A large crowd take part in a rally in St. John's on Feb. 3, 2017, as part of a larger national movement of solidarity after the shooting massacre at a Quebec City mosque.Paul Daly/The Canadian Press
Lisa Kerr is an assistant professor in the faculty of law at Queen’s University.
In a Quebec City mosque, on Jan. 29, 2017, Alexandre Bissonnette killed six Muslim men during their evening prayers. It comes as little surprise that his case raised the question: what is the most severe punishment that a Canadian court can lawfully impose?
On Friday, the Supreme Court ruled that a 2011 law passed by former prime minister Stephen Harper’s government violates the ban on “cruel and unusual punishment” in Section 12 of the Charter of Rights and Freedoms.
Under the Harper-era law, judges were given the power to “stack” the 25-year period of parole ineligibility that applies to first-degree murder. In theory, Mr. Bissonnette, 27 at the time of his offence, could have received 150 years in prison before being eligible for parole. The average life expectancy of inmates who die of natural causes is 60. The law was designed with a clear purpose: those who kill multiple victims could receive terms of imprisonment that ensure death before a parole hearing.
In its unanimous decision striking down the law, the Court noted that the severity of this penalty was “without precedent” in this country’s history since the abolition of the death penalty in the 1970s.

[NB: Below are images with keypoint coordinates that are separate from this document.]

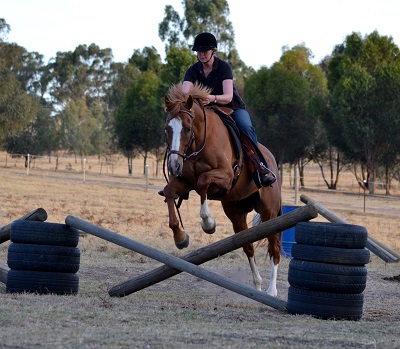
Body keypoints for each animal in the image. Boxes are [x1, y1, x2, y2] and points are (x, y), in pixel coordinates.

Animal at [159, 83, 282, 294]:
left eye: (188, 128)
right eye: (167, 129)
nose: (173, 166)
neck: (199, 142)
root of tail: (271, 160)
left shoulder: (226, 176)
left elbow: (203, 181)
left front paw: (208, 223)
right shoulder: (185, 182)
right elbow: (170, 192)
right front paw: (180, 237)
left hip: (269, 211)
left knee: (274, 247)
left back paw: (271, 291)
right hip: (236, 214)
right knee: (248, 246)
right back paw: (257, 285)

There are many kinds of punishment that are unacceptable in contemporary Canada. The legal test, according to the Supreme Court, is whether a penal method is “intrinsically incompatible with human dignity.” Consider the obvious examples of lobotomy, castration, capital punishment and indefinite solitary confinement. These penalties are clearly beyond the pale, no matter the offence and no matter the offender. The Court has now held that a penalty of death-in-prison – imprisonment without a realistic hope of review – is similarly “degrading and dehumanizing.” Such a punishment must be “excluded from the arsenal of sanctions available to the state.”

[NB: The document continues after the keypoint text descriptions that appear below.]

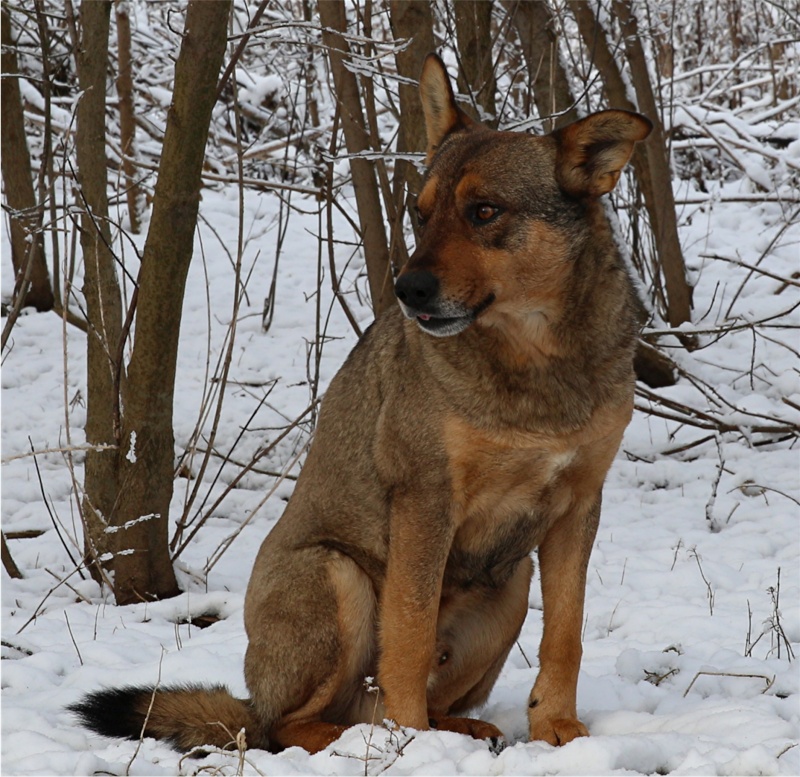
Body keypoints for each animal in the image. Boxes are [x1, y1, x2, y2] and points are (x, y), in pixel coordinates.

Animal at [72, 53, 648, 752]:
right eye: (421, 214)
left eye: (484, 211)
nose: (408, 289)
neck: (536, 361)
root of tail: (252, 698)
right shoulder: (425, 498)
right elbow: (409, 636)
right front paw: (414, 747)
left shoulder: (577, 505)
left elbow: (566, 634)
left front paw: (556, 727)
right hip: (337, 577)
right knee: (285, 727)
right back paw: (370, 739)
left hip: (507, 586)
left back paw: (453, 727)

All intentional killings in Canada receive a sentence of life imprisonment, and Mr. Bissonnette’s case does not change that aspect of the law. With this decision, the law reverts to the 25-year period of parole ineligibility for first-degree murder. This automatic penalty, enacted as a political compromise to achieve the abolition of capital punishment, is also comparatively severe. Many countries stipulate far earlier reviews. In Canada, the reality will continue to be that many people will die in prison. The Court’s decision simply makes clear that a court cannot specifically and deliberately condemn a person to that fate at the outset of their sentence.
A very small number of inmates serving life sentences in Canadian penitentiaries have murdered multiple people. Invariably, they face a profoundly uphill battle at their parole hearings. As a starting point, they need an extraordinary record of good behaviour, meaningful insight into their offences and deep remorse. Many will never be released by a parole board that is focused on public safety. But the Court’s decision means they must have a realistic opportunity to ask.
In January, I assisted in the filing of the Queen’s University Prison Law Clinic’s intervener argument on the Bissonnette case to the Supreme Court. We explained that imprisonment without the prospect of release is fundamentally at odds with the core values of our penal order. Such a sentence has no rehabilitative purpose – it recognizes no possibility of transformation or growth. With no hope of eventual review, the entire experience of incarceration is necessarily meaningless. The Court observed that the psychological consequences of such imprisonment are comparable with those experienced by people on death row, since only death will end their incarceration. Such prisoners also have little incentive to conform to prison rules, making the job of prison officials even more difficult.
It is crucial to understand that the question raised in this kind of case is not about what the offender deserves. When it comes to Alexandre Bissonnette or Alek Minassian – who awaits sentencing for killing 10 pedestrians with a van in Toronto – no punishment meted out could amount to proportionate retribution for the harm caused. In such a case, there can be no true match between the crime and the punishment. Indeed, the nature of the wrong and the extent of harm caused extends beyond ordinary human understanding.
The Court accepted that the question is not what the offender merits as a sanction, but rather what types of punishment the state is permitted to employ. As U.S. civil rights lawyer Bryan Stevenson often says about the American death penalty: “It is not whether they deserve to die, but whether we deserve to kill.” Mr. Stevenson is referring to the U.S. history of slavery, lynching and Jim Crow laws, in the context of a death penalty that continues to discriminate against Black people. But the general point stands. When it comes to the most extreme punishments for the most extreme offences, the question is not what they deserve but, rather, who we are.